Monday, December 3, 2012

At the beginning, a day back in September…

I’ve slowly been realizing that my feelings are only new to me. I’ve even had a few not surprised reactions to my coming out as bi. Well I’m sure as shit surprised and I wish someone would have let me know earlier. I’ve wasted so much time trying to make it work with the “wrong guy” or wondering why I just wasn’t interested in any guy I meet.

So there I am, laying on my couch, tablespoons deep in cold medicine. Its day 3 and I’ve watched everything and I was moving to OnDemand. The Real L Word? Sure I liked The L Word, this should be good too. Right as I press play my gay husband calls to check on me and I end the conversation with “I’m about to watch The Real L Word and I’m probably going to switch teams, so let me get to it.” It was in all honesty a joke, a joke on my dumb self-unaware ass. In less than three hours I was seriously questioning my life. Ask any of my friends, when I watched The Real Word, I said with confidence that if I was gay Shane would be my type all day every day. I’ve found women attractive, even kissed a few. And after some thought had crushes on a few:

I still think about AK (like I’m giving out names). Oh, I found every excuse to talk to her at that party and she engaged in the conversation. Towards the end of the night I remember trying to get her to dance with me and I felt her body tense up and still now I want to feel the strength of her arms and I wanted to feel those arms around me. But I didn’t understand, I just thought she was fascinating and I wanted to be around her.

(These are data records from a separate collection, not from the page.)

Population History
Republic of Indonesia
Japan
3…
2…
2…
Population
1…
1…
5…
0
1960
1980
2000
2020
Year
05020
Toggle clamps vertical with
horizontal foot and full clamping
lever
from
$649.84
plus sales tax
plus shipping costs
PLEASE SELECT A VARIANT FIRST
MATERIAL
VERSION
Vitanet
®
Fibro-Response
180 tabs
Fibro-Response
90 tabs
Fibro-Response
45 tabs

So back to that day in September: On the couch, chugging DayQuil cuz I’m bad ass like that and I’m committed to this show. There are shots of NYC and I get home sick and I think about this girl SS who moved to NYC that see at a reunions and baby showers and I remember the day I noticed her. A girl with a rack like that not wearing a bra makes you take notice. See, there were signs. I’m watching the scene where Kiyomi’s outside the bar and I look up and realize: shit, I have been staring at this woman’s thighs the whole scene. I don’t even know what the hell is going on, but I’ve been staring at this woman like she’s the last coca cola in the dessert (My favorite line from Mambo Kings). I’d blame the medicine, but that woman is gorgeous and I think this can’t get any better and then the lovely Laura starts striping. 1. This show is awesome 2. I should have moved back to NYC after high school.

I pause my lesbian viewing pleasure because Ellen was on, just kidding! I was falling asleep and didn’t want to miss any of my new favoritest show in the whole fucking world. I make a mental note to Google this Hunter Valentine because maybe I can also cross off being a groupie from my bucket list.

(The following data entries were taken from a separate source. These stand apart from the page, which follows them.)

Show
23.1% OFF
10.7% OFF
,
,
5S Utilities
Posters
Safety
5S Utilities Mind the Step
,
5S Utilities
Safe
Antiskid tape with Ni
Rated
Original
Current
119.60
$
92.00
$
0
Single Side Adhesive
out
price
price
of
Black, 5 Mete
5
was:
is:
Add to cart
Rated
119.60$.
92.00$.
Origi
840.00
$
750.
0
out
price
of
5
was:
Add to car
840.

I woke up excited because there’s something new, yes, I am now breathing out of both nostrils at the same time, but there are girls, well women, I’m too old for girls. As I lay there coming out (I just caught that) of my DayQuil non drowsy stupor, I’m mulling this over in my mind. Women, I like women? Well shit, this is weird. Everybody knows I like guys, but this would explain some things. Like my lack of a serious relationship with a guy. Not wanting to get close to any of them. Maybe I wasn’t emotionally dead inside, I just don’t like men. I mean all of my sexual partners have been void of that connection, but how much love making can you do with that guy from the bar or the guy who introduces himself by his nickname. He was also my most successful relationship. I recall not kissing him and the shock and annoyance I had when he displayed feelings more than what I thought was appropriate.

  I spent the next couple of days thinking about what this all meant and how does one go about being bi, or was a gay?